### The task
Switch every "image" in the listing to "photo" and write out its lines again with nothing else altered. Leave the pictures out.

(Extrinsic camera parameter data)

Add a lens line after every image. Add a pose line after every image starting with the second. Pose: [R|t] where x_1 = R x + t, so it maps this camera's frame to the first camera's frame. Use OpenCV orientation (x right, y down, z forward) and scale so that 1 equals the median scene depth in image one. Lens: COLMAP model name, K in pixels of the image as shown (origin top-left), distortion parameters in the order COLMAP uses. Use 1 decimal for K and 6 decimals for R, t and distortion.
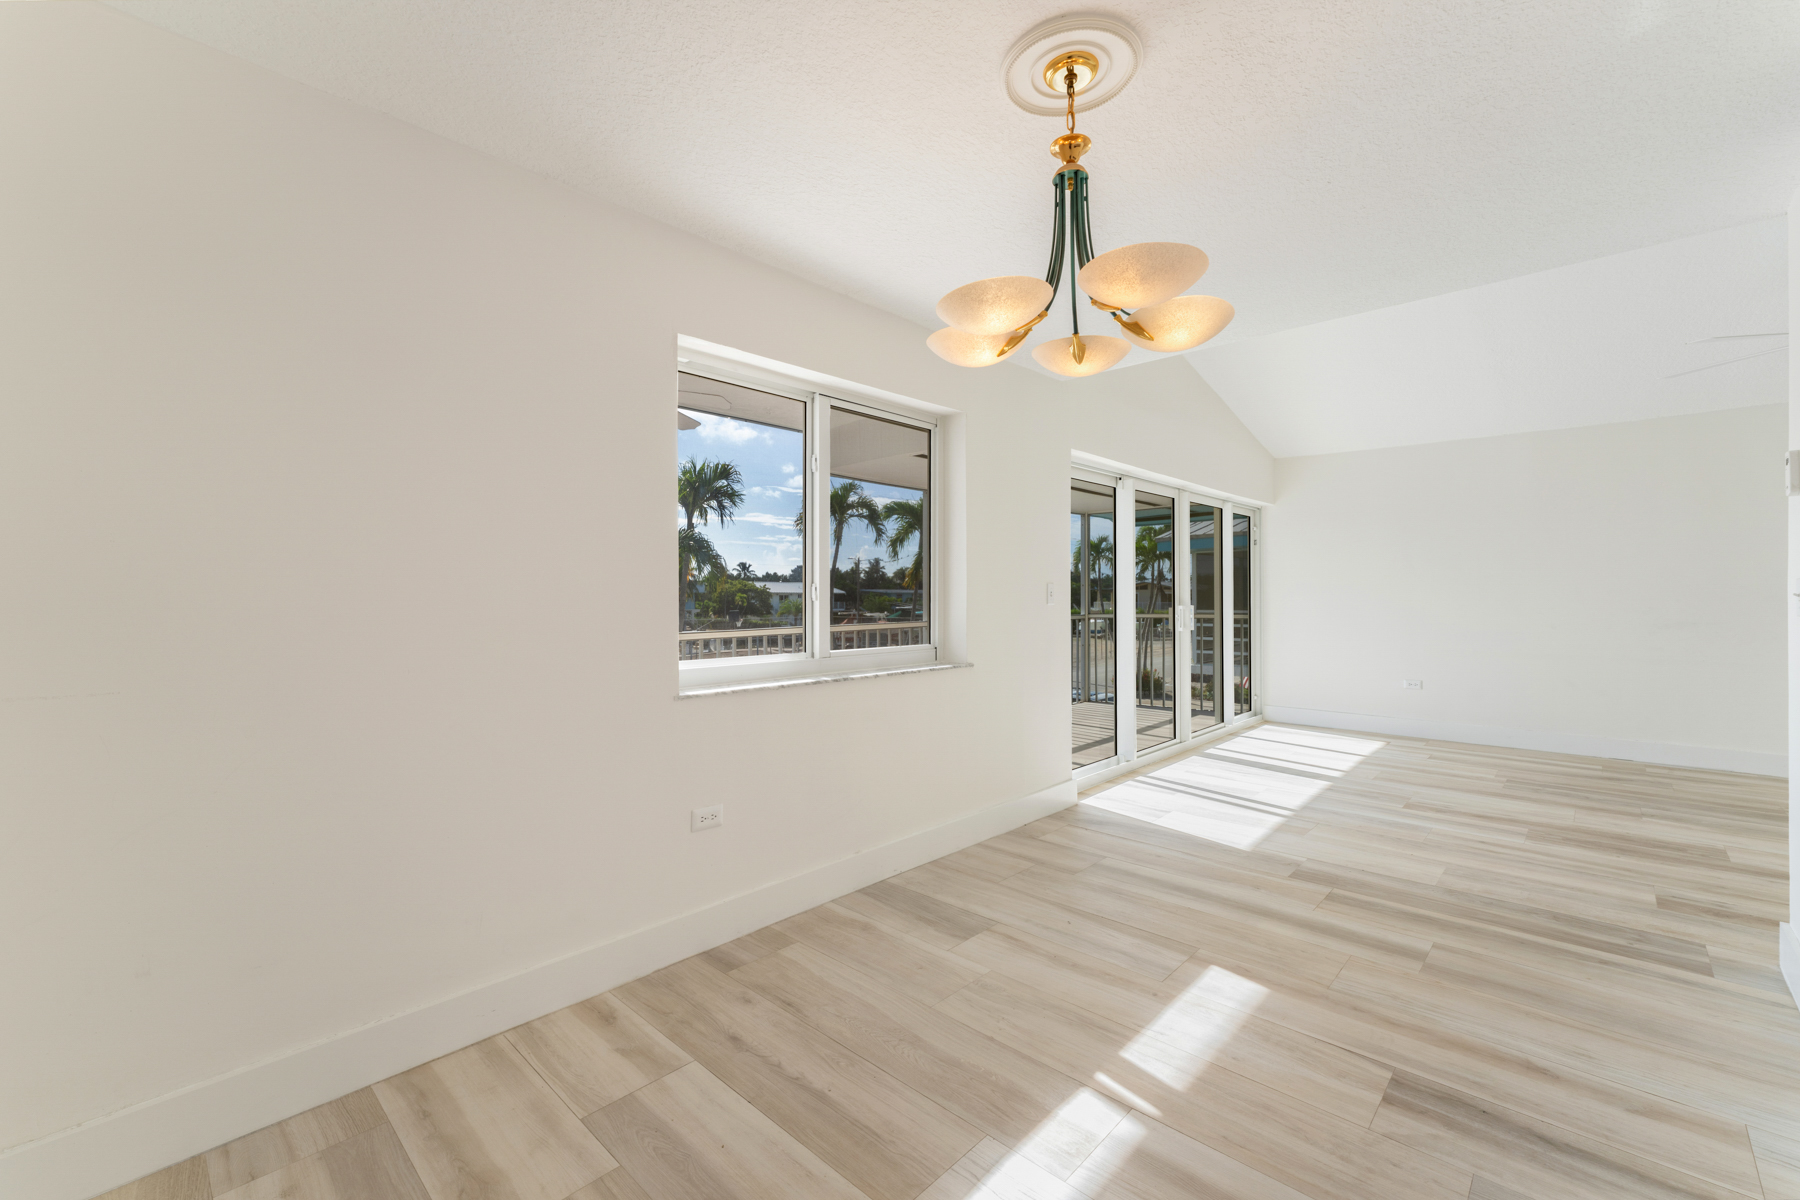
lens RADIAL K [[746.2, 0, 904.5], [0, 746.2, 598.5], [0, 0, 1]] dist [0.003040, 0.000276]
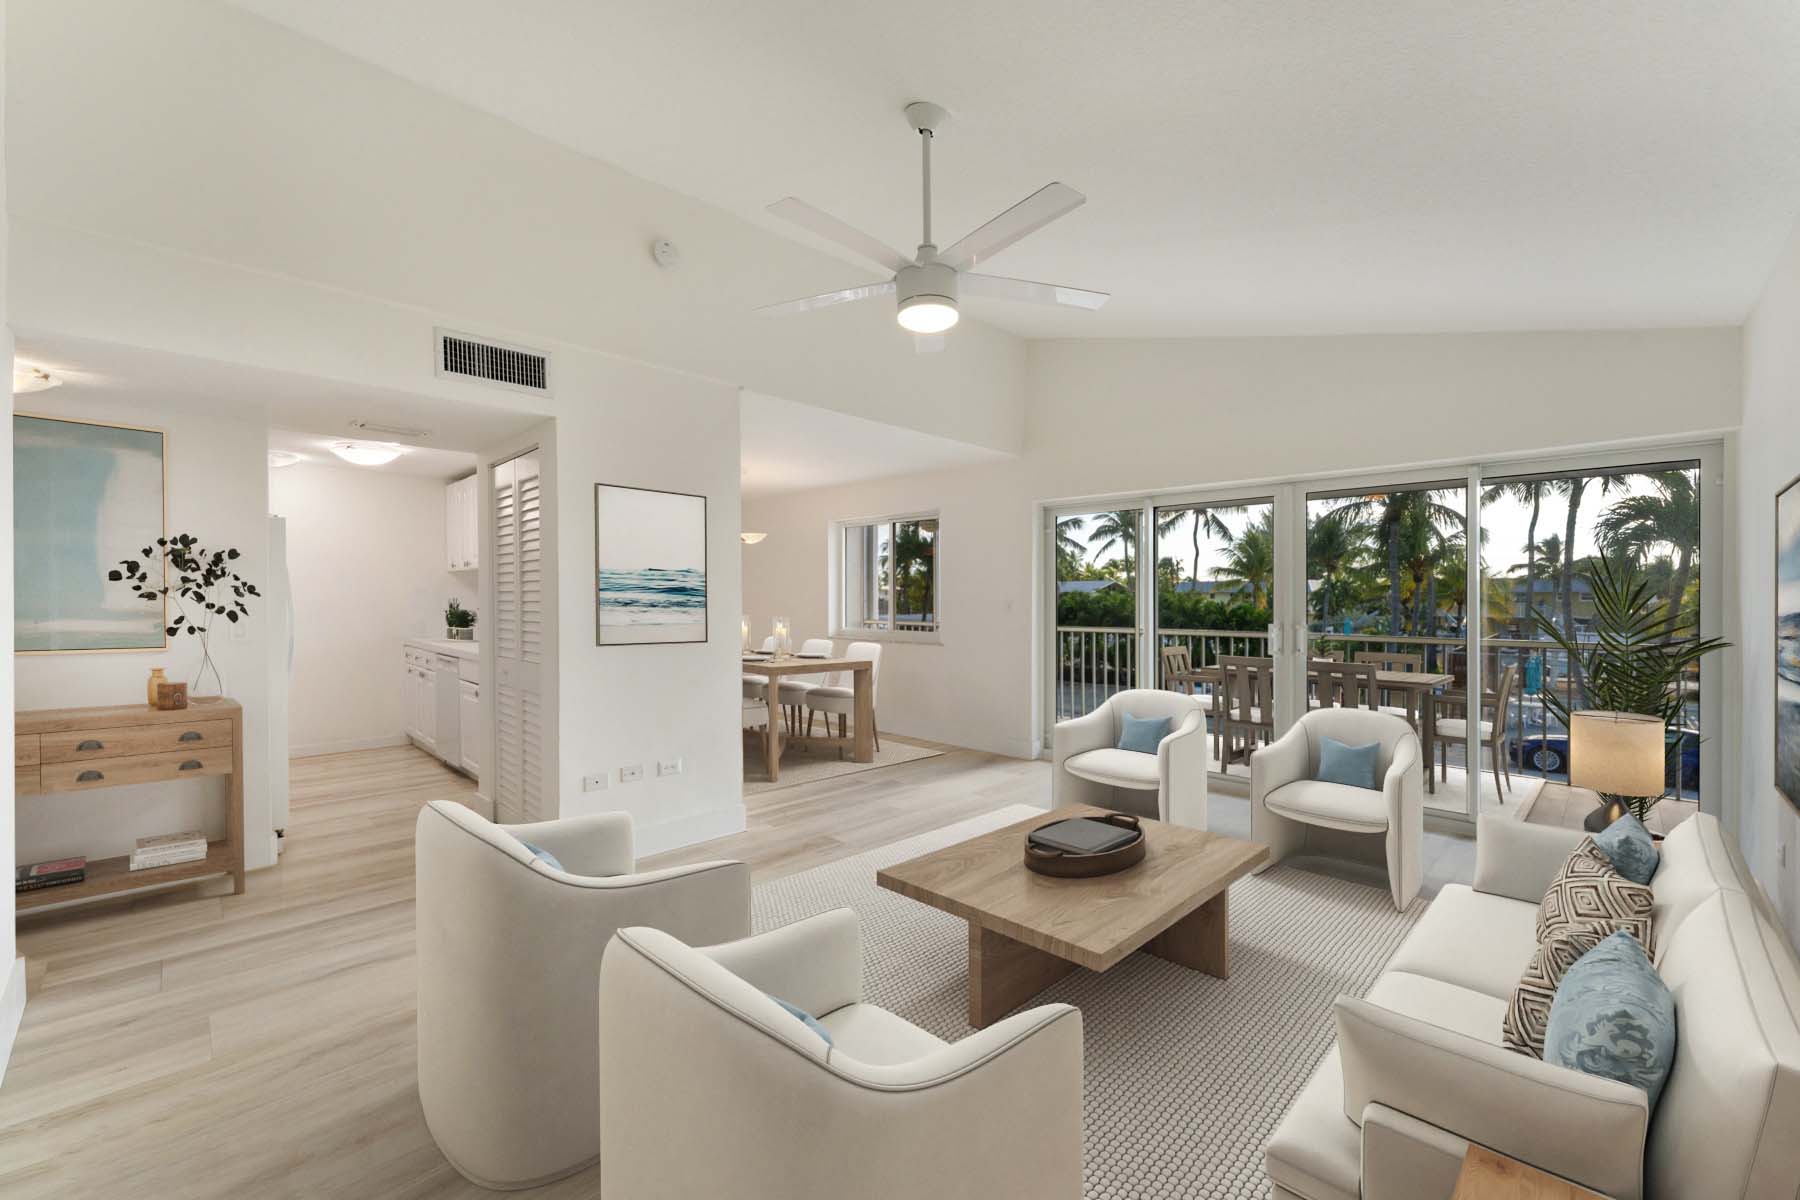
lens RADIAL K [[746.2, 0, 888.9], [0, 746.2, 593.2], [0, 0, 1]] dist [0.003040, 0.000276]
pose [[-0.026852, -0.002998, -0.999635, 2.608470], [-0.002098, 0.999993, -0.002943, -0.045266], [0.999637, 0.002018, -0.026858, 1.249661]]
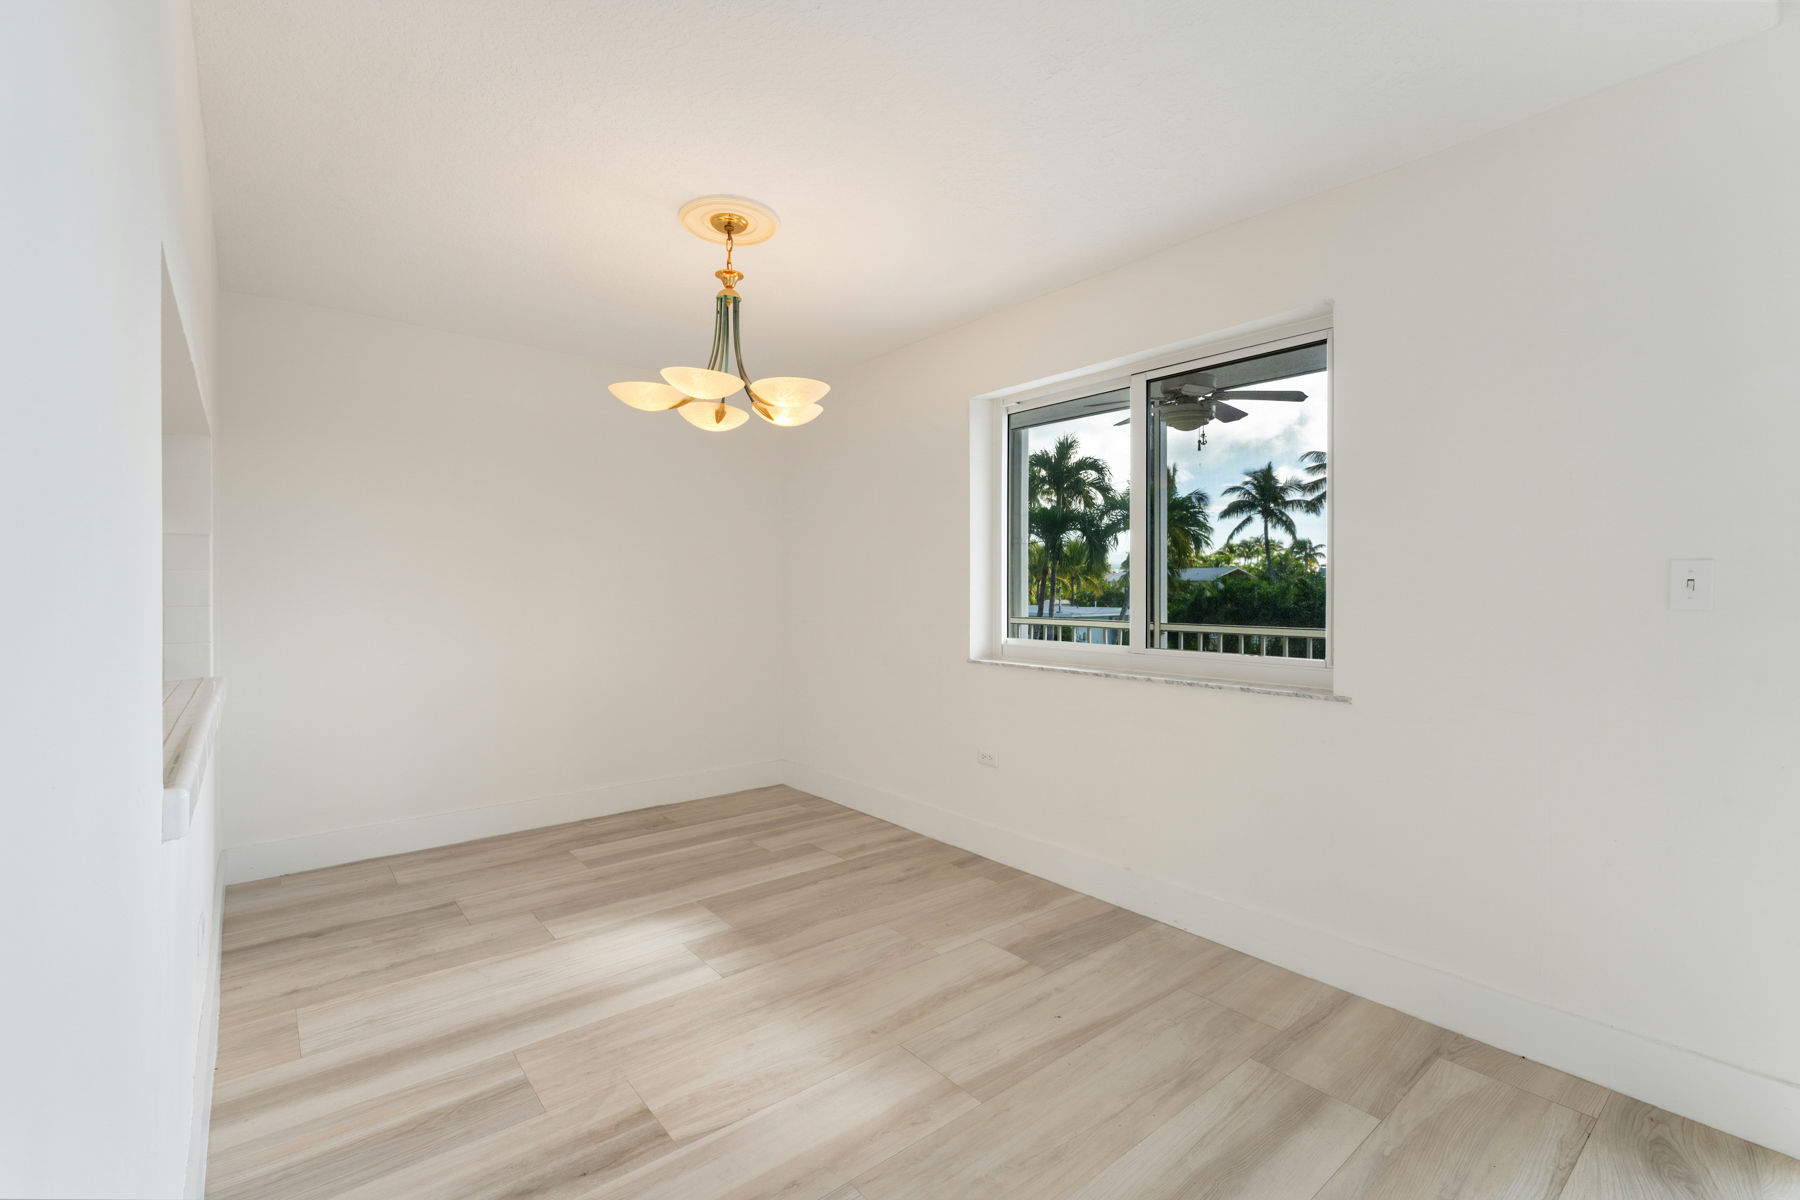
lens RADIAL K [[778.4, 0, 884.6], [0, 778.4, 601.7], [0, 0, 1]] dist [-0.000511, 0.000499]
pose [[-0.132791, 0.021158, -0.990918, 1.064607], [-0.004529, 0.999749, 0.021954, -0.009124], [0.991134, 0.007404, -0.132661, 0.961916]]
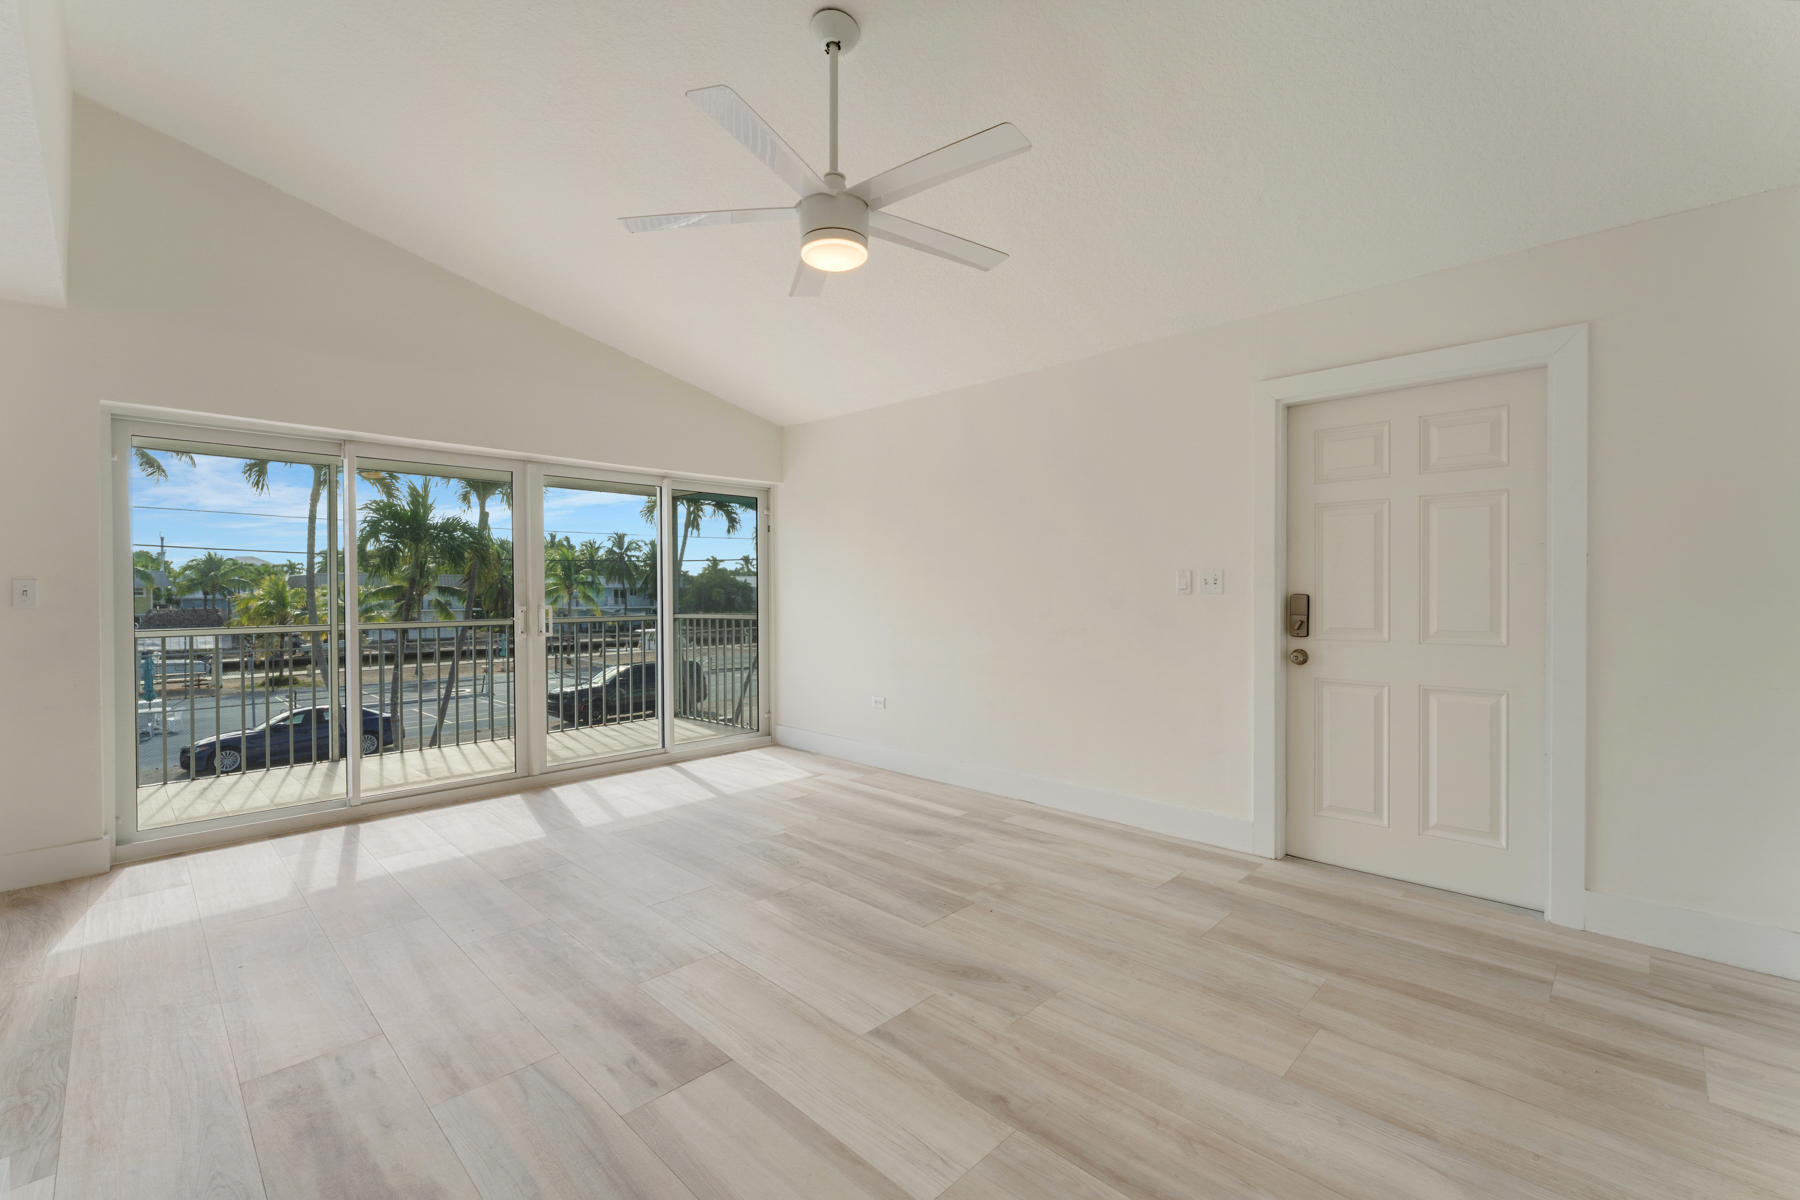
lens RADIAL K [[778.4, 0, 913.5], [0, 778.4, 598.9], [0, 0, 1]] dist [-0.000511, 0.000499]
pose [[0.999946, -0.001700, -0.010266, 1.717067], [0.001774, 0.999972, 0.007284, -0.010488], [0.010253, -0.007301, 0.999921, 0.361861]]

### Worked solution
Add a lens line after every photo. Add a pose line after every photo starting with the second. Pose: [R|t] where x_1 = R x + t, so it maps this camera's frame to the first camera's frame. Use OpenCV orientation (x right, y down, z forward) and scale so that 1 equals the median scene depth in photo one. Lens: COLMAP model name, K in pixels of the photo as shown (origin top-left), distortion parameters in the order COLMAP uses. Use 1 decimal for K and 6 decimals for R, t and distortion.
lens RADIAL K [[746.2, 0, 904.5], [0, 746.2, 598.5], [0, 0, 1]] dist [0.003040, 0.000276]
lens RADIAL K [[746.2, 0, 888.9], [0, 746.2, 593.2], [0, 0, 1]] dist [0.003040, 0.000276]
pose [[-0.026852, -0.002998, -0.999635, 2.608470], [-0.002098, 0.999993, -0.002943, -0.045266], [0.999637, 0.002018, -0.026858, 1.249661]]
lens RADIAL K [[778.4, 0, 884.6], [0, 778.4, 601.7], [0, 0, 1]] dist [-0.000511, 0.000499]
pose [[-0.132791, 0.021158, -0.990918, 1.064607], [-0.004529, 0.999749, 0.021954, -0.009124], [0.991134, 0.007404, -0.132661, 0.961916]]
lens RADIAL K [[778.4, 0, 913.5], [0, 778.4, 598.9], [0, 0, 1]] dist [-0.000511, 0.000499]
pose [[0.999946, -0.001700, -0.010266, 1.717067], [0.001774, 0.999972, 0.007284, -0.010488], [0.010253, -0.007301, 0.999921, 0.361861]]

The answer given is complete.